Democratic presidental candidate John Edwards and his wife, Elizabeth, announced Thursday in Chapel Hill, N.C., that Elizabeth has been diagnosed with cancer in one of her ribs.

LAS VEGAS - Presidential hopeful John Edwards, in his first public appearance since announcing that his wife Elizabeth's cancer has returned and is incurable, pledged Saturday to offer universal health care to all Americans.

Speaking at a health-care forum at the University of Nevada-Las Vegas, Edwards suggested that perhaps too much attention has been bestowed on him and Elizabeth in recent days.

After all, he pointed out, they have great health-insurance coverage. Many Americans don't.

"I see millions of women going through the same thing," Edwards said.

"A lot of women with the exact same diagnosis had to get up the next morning and go to work. And the next morning to go to work," he added, earning great applause from a crowd of several hundred.

The forum was sponsored by the Service Employees International Union and the Center for American Progress Action Fund to focus on health-care issues.

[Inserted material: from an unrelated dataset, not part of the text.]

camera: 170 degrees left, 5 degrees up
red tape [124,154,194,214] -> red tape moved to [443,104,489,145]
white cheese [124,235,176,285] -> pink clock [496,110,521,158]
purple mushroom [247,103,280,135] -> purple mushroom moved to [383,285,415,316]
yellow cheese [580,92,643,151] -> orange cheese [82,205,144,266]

All presidential candidates were invited; seven Democrats accepted.

Edwards, a Democrat and former U.S. senator from North Carolina, was first on stage. In a three-minute speech, he thanked the public for their concerns about his wife. He greeted her in the audience. Then he ticked through his plan for universal health care:

• He would require employers to cover workers or pay into a fund for that purpose.

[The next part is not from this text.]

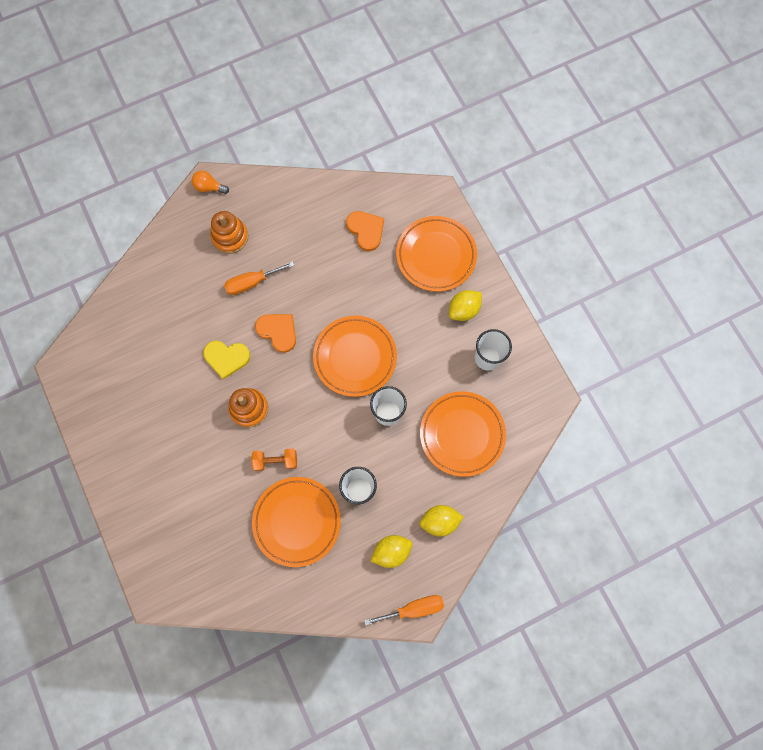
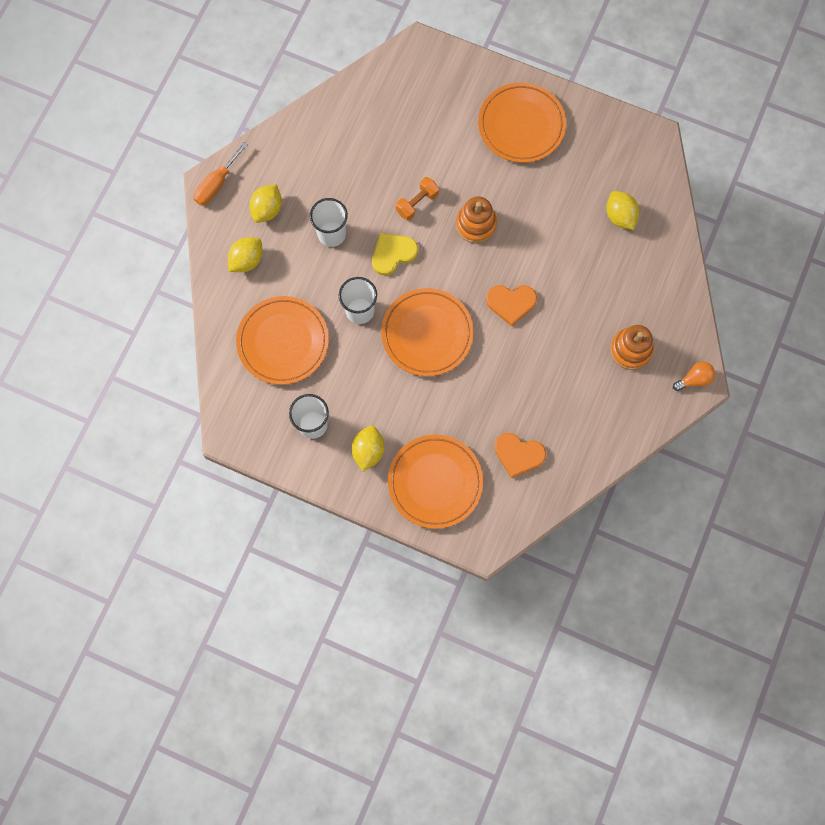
camera: 140 degrees right, 0 degrees up
yellow heart [203,341,250,380] -> yellow heart moved to [372,233,418,275]
orange screwdriver [224,261,295,295] -> none
orange plate [252,477,341,567] -> orange plate moved to [478,82,566,163]
none -> yellow lemon [606,191,639,230]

• The federal government would have to set up competitive health-care markets.

• Consumers would be offered choices among private coverage or a single-payer government plans.

• Every American would be required by law to participate.

"What we need is big, bold, dramatic change, not small change," Edwards said.

He said his plan would cost $90 to $120 billion. He would pay for it by rolling back President George W. Bush's tax cuts.

Asked during a question period whether he thinks it's possible to get to universal health care without tax increases, Edwards said: "No. I do not. I do not believe you can have universal health care without having a source of revenue."